Geneva Hildreth said initiatives such as the "pure product" stamp Hua Parakore, Taitokerau Organic Producers (which she also helped found),and Maori plant, environment and cultural sustainability organisation Te Waka Kai Ora had struck a chord among other peoples with similar traditions of earth ethics and spirituality.
"What we're trying to do is promote an indigenous model," Ms Hildreth said of Hua Parakore, the Northland initiative she helped start up in 2012.
It was essentially a process of verification as well as an inherent value system that went beyond the soil and practice-based "organics", she said.

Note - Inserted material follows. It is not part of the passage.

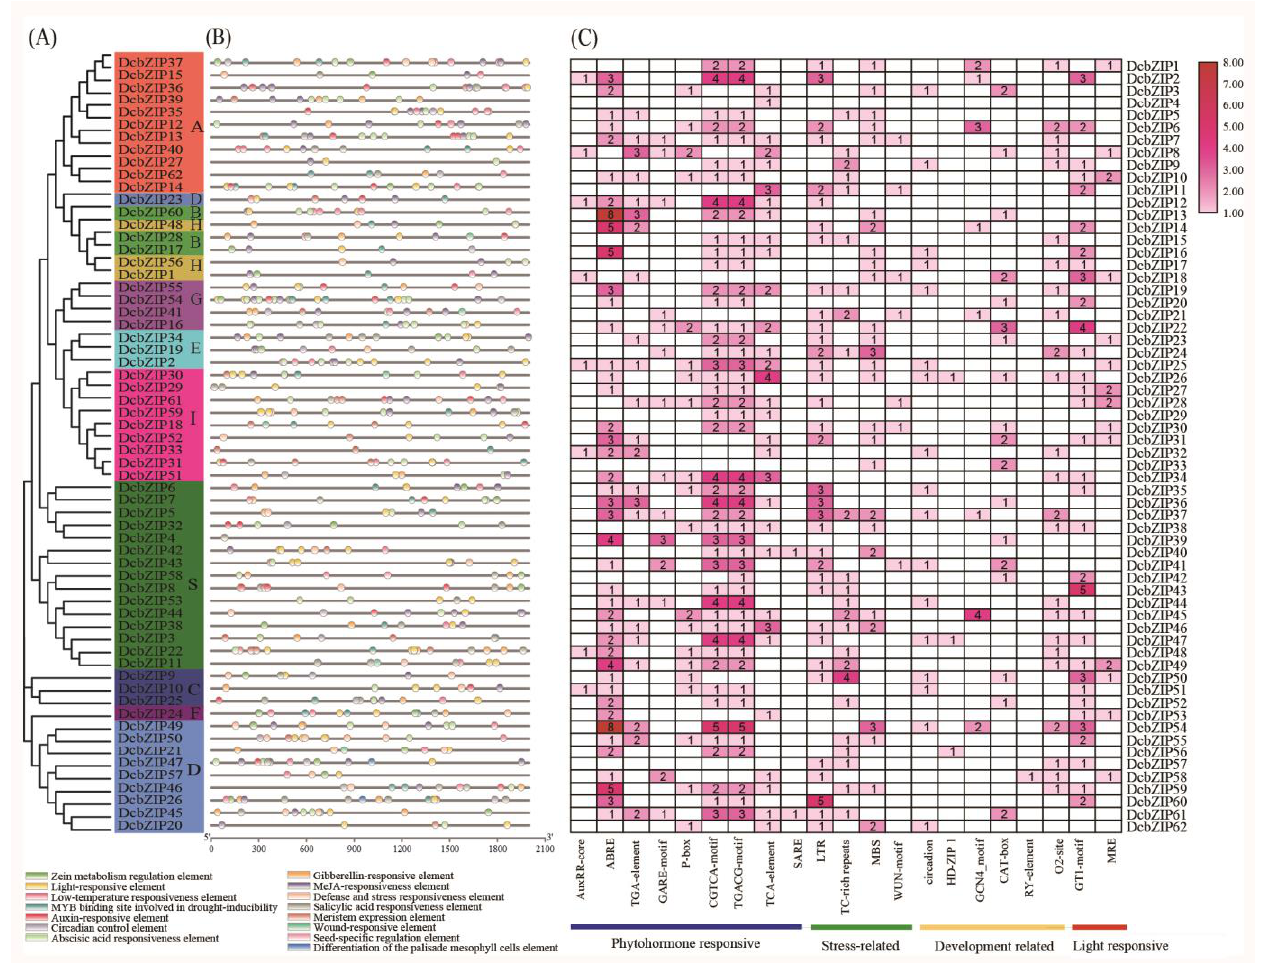
Figure 3. Analysis of cis -elements in the DcbZIP genes promoter regions. ( A ) A phylogenetic tree of 62 DcbZIP proteins was constructed with the ML method. The different subgroups are indicated by different background colors and letters. ( B ) The different colored blocks represent the different types of cis -elements and their locations in each DcbZIP gene. ( C ) The different colors and numbers in the grid indicate the numbers of different promoter elements in the DcbZIP genes. The types, numbers and locations of potential elements in the promoter regions 2-kb upstream of the DcbZIP genes were analyzed by PlantCARE.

"The process is very deep. People who use this have to be able to talk about the whakapapa of their whenua. It's about how we look at what we're doing, not just meeting standards. There are plenty of standards-based certifications out there.
"I've been through the biodynamic certification process myself and this spiritual aspect has been missing. There's still a need to be mindful about what you use, where you use it and how you use it.
"Our vision is to have all Maori land with a sign saying Hua Parakore at the gate."
Bee keeping and pollen enterprises and a Palmerston North dairy foods company, farmers, commercial growers and other land users had signed up to it.
While producers were increasingly meeting consumers' need for uncontaminated food, Hua Parakore was also against the hybridisation or modification of old plant varieties.
Ms Hildreth said Maori gardeners were aware of the need to protect old varieties of riwai and other plants.
But iwi had deep concerns about the health and treatment of the whenua (land), she said.
The lack of a Northland-wide local-government block on genetically modified organism trials breached partnership principles, Ms Hildreth said.
Issues such as fluoride in public water supplies were also of concern.
"The bulk of the water that goes into our homes goes down the drains ... We only drink a very small amount of it, so give people fluoride pills - don't put a chemical into the water that ends up in our whenua."
Chemicals that went into the earth stayed there and undermined food producers' ability to say their soil and products were uncontaminated.